Fixed Deposits are a favourite investment instrument for those who prefer assured returns and low risks. Interest rates keep changing depending on inflation. The Reserve Bank of India offers Loans to commercial banks for a brief period at an interest rate or repo rate. An increase in this rate leads to increased Bank Loan interest, which staggers credit retail.
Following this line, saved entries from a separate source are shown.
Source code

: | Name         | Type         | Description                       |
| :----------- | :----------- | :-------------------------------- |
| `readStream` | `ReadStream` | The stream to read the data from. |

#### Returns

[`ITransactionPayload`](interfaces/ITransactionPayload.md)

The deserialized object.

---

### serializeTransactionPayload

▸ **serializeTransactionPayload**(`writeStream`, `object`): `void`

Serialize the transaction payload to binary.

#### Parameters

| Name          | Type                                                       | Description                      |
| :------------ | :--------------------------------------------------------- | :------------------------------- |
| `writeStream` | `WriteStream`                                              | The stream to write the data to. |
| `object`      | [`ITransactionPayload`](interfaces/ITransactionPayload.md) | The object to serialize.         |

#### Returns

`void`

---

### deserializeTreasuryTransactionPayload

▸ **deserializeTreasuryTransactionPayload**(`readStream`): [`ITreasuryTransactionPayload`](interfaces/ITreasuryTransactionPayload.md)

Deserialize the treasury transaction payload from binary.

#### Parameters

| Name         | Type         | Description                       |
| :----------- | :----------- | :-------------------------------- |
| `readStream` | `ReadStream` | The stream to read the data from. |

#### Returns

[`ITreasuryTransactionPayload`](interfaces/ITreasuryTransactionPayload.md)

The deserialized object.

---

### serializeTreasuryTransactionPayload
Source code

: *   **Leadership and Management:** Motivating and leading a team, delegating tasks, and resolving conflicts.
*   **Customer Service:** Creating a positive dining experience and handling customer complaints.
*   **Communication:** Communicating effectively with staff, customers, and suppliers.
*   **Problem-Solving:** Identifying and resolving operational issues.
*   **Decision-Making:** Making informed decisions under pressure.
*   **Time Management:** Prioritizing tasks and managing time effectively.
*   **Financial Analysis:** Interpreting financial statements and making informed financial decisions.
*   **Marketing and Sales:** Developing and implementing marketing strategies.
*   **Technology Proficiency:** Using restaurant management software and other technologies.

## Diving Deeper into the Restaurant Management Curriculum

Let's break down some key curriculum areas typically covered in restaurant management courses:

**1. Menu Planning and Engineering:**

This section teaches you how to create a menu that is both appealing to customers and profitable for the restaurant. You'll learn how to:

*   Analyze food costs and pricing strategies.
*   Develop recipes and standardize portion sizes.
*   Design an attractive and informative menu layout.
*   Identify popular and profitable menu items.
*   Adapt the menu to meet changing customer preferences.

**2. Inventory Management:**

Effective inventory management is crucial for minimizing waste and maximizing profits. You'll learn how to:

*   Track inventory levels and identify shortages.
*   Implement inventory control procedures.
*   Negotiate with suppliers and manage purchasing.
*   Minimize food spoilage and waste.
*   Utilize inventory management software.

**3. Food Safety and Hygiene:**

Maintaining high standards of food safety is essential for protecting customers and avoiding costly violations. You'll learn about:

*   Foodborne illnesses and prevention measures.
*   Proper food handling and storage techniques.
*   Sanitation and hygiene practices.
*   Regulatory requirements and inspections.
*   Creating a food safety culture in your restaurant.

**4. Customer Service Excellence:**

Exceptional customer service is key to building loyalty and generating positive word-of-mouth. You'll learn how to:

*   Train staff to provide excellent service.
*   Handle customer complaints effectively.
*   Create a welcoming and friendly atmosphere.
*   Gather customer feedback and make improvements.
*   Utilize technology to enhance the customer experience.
The Fixed Deposit interest rates increase if the repo rate increases. Some banks might not increase the deposit rate despite negative returns, which affects their objective. Those maintaining FD Accounts notice that the interest rates keep fluctuating. While the main reason is inflation, here is a set of other factors affecting it:
Sufficient liquidity
If there is enough liquidity, banks do not depend on Retail Fixed Deposits to stabilise their position, unlike what they usually do in tight liquidity times.
Credit demand
Banks increase the FD interest rates when there is a high credit demand.
Call money
Banks call money to fill asset-liability mismatches and meet the Cash Reserve and Statutory Liquidity Ratios. The sudden fund requirement from the demand and supply of liquidity further affects call money rates. When there is a tight liquidity condition, call money increases, affecting deposit rates.
Dropping fund cost
Banks cut the interest rates when their fund costs fall. Even if the interest rates are high, base rates on Retail Loans are revised. Therefore, high-cost deposit rates are decreased. You are free to utilise the Fixed Deposit calculator available online to compare and assess the estimated returns from each scheme before opening it with the bank.
Impact on NIM
Muted credit demand impacts Loan yields, forcing banks to drop the Fixed Deposit interest rates as they affect the net interest margin or NIM.
What happens next?
If there is a rise in the Fixed Deposit rates, it will apply to accounts over all tenures. Long-term FDs see a more significant increase in interest rates than short-term ones. Considering rising inflation, it is better to open a short-term FD Account. Once the inflation settles, long-term FDs can help you benefit from the situation.
You can also ladder your FD strategy by breaking a large deposit into small parts of different tenures to gain periodic liquidity while taking advantage of the volatility in interest rates. It gives investors better returns when they are reinvesting for longer terms. When there is high volatility, the tenure for Fixed Deposits should be short, and when the interest rates on deposits are high, the FD tenures should be long. It is not a good idea to lock money in Debt instruments for a long time when inflation is high.
Summing up
You can open a Fixed Deposit Account in India by downloading the bank's Internet and Mobile Banking applications on your smartphone for quick, convenient, and seamless access. Investing in Fixed Deposit Accounts is a good idea when interest rates are high, as you get higher returns.